---------- RECORDED DATA
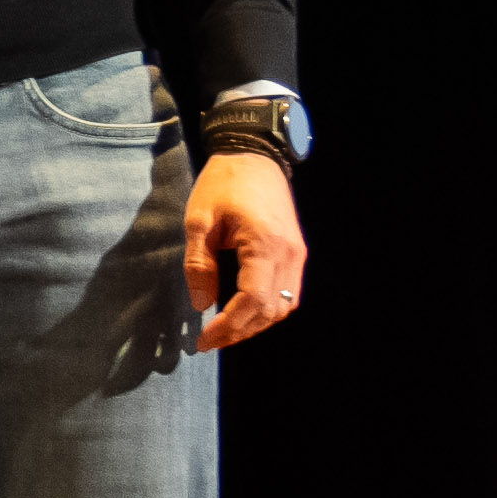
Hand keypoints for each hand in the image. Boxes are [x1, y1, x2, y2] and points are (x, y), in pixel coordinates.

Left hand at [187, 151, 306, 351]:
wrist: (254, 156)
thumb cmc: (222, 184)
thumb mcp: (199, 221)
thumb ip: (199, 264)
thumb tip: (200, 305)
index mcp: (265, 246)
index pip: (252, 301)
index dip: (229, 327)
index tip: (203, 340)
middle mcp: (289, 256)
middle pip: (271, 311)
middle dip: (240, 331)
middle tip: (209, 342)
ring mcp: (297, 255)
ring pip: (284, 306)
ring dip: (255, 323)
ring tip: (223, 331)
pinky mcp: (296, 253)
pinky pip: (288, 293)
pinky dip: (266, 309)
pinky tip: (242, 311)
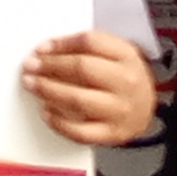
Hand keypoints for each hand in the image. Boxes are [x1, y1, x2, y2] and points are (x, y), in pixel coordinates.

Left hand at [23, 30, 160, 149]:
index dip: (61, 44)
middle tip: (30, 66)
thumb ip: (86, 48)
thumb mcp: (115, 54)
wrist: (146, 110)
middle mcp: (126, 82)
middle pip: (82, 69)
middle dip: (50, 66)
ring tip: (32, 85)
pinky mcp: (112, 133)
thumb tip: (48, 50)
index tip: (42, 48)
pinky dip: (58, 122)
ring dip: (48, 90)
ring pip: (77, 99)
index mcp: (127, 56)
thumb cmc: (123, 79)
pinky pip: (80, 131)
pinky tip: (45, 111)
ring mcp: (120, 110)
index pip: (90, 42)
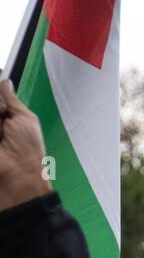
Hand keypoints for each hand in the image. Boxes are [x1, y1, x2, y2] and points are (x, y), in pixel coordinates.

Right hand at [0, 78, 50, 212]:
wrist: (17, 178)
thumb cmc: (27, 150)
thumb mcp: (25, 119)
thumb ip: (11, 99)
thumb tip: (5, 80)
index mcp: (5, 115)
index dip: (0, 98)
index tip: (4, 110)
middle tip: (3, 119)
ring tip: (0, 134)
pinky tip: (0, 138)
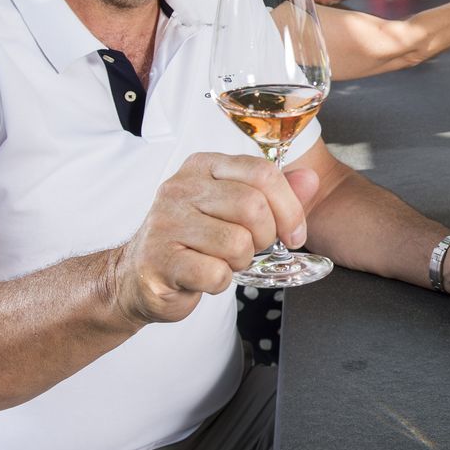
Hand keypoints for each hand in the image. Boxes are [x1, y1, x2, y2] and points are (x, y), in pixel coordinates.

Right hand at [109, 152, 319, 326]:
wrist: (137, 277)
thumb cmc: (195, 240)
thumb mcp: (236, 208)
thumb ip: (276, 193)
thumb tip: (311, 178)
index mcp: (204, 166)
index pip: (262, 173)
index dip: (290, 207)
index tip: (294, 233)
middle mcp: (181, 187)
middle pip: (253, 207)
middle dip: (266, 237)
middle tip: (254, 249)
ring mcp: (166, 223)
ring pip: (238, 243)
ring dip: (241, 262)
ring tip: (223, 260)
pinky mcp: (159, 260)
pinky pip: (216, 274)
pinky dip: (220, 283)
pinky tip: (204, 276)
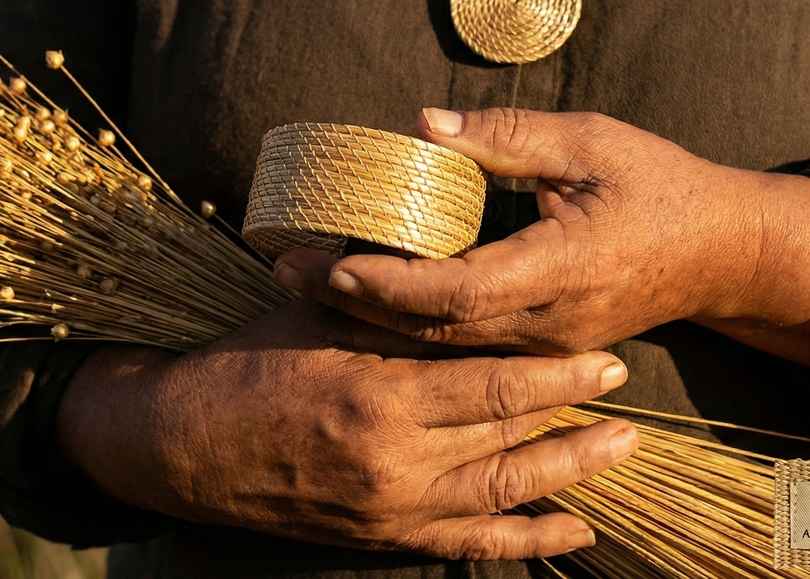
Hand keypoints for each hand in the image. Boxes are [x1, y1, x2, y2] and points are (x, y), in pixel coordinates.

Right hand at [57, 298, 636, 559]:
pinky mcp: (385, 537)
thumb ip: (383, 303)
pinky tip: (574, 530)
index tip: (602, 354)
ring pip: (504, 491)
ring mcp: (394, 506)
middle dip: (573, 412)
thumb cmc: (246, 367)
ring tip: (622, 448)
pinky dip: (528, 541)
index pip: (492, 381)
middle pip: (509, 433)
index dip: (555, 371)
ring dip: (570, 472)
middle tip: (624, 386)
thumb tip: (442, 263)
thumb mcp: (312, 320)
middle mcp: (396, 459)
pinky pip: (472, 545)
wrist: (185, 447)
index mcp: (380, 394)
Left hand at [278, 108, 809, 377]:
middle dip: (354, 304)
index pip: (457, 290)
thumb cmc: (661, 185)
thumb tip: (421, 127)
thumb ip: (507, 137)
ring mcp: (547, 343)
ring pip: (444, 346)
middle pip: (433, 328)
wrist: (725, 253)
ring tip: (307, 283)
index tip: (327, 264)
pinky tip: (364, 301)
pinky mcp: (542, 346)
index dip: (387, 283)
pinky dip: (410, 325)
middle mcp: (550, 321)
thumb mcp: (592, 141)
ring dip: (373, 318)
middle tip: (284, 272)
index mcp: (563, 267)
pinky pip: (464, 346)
--------------------
---------- RECORDED DATA
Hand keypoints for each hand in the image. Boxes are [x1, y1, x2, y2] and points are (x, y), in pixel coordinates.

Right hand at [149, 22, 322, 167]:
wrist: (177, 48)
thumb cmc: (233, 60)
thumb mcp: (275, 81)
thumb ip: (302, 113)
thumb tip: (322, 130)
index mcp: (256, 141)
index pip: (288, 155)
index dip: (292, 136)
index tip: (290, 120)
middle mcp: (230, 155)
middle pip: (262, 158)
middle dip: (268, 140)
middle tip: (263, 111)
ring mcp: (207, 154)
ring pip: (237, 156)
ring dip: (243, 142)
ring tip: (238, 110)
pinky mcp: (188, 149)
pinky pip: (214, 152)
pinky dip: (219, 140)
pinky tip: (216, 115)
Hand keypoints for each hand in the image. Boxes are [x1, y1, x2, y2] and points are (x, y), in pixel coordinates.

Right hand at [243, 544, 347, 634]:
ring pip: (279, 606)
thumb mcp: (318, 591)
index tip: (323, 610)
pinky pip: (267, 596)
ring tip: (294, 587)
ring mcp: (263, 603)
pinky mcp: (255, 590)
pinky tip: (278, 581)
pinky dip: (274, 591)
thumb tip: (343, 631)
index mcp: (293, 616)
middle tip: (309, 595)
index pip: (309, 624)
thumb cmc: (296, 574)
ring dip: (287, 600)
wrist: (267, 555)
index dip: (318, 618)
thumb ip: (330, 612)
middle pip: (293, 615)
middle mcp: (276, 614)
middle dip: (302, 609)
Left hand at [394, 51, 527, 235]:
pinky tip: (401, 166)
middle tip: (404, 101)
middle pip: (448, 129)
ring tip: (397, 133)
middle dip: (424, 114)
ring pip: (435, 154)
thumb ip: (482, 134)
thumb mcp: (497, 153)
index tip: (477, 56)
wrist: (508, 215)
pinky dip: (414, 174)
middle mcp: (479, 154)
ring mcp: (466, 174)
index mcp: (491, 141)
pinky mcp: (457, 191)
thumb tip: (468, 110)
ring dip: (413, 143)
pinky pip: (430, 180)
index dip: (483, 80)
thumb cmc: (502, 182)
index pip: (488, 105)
--------------------
---------- RECORDED DATA
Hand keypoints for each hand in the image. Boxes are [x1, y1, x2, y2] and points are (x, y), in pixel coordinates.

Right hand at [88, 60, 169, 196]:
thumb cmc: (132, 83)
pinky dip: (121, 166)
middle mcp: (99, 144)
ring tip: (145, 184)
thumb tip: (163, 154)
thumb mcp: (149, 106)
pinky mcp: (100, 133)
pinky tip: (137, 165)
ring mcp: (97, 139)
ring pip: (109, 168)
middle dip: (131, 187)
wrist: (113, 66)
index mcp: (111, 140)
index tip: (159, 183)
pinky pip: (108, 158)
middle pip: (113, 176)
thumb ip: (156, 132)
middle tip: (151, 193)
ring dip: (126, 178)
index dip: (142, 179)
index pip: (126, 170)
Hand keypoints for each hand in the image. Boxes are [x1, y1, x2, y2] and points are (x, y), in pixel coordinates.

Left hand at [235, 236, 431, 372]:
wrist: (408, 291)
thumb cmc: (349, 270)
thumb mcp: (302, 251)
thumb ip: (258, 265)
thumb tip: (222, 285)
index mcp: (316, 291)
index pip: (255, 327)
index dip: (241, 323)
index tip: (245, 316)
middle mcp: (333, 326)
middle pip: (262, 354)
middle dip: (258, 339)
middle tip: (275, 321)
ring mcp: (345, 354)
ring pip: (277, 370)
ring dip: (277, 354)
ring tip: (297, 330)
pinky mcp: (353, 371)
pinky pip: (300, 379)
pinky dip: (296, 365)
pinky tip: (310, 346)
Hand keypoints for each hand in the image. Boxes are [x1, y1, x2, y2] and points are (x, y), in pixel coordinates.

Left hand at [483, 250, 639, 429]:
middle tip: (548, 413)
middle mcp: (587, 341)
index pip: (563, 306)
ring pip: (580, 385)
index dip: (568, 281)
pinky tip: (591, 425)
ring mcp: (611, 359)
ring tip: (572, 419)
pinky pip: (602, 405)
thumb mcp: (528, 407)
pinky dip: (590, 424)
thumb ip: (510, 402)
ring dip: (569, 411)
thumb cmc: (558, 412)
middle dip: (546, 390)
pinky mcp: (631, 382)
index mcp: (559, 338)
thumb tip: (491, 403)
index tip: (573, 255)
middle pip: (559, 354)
--------------------
# [AIM OF THE TASK]
Using the data above, set down each line from the line with "index pip: (262, 173)" to the line with "ring pip: (504, 491)" exactly, both ends included, and leave the pictures behind. Nothing else belongs.

# [RESULT BELOW]
index pip: (262, 173)
index dip: (290, 207)
index tip: (294, 233)
middle mcp: (181, 187)
middle pip: (253, 207)
middle dip: (266, 237)
middle tip: (254, 249)
ring mcp: (166, 223)
ring pip: (238, 243)
ring dip: (241, 262)
ring tip: (223, 260)
pinky mcp: (159, 260)
pinky pip: (216, 274)
pinky dip: (220, 283)
pinky tip: (204, 276)
Hand keypoints for each hand in the image. Boxes are [x1, y1, x2, y2] and points are (x, y), in pixel coordinates.

Right hand at [57, 298, 636, 559]:
pinky mcp: (385, 537)
thumb ip: (383, 303)
pinky tip: (574, 530)
index tip: (602, 354)
ring pip: (504, 491)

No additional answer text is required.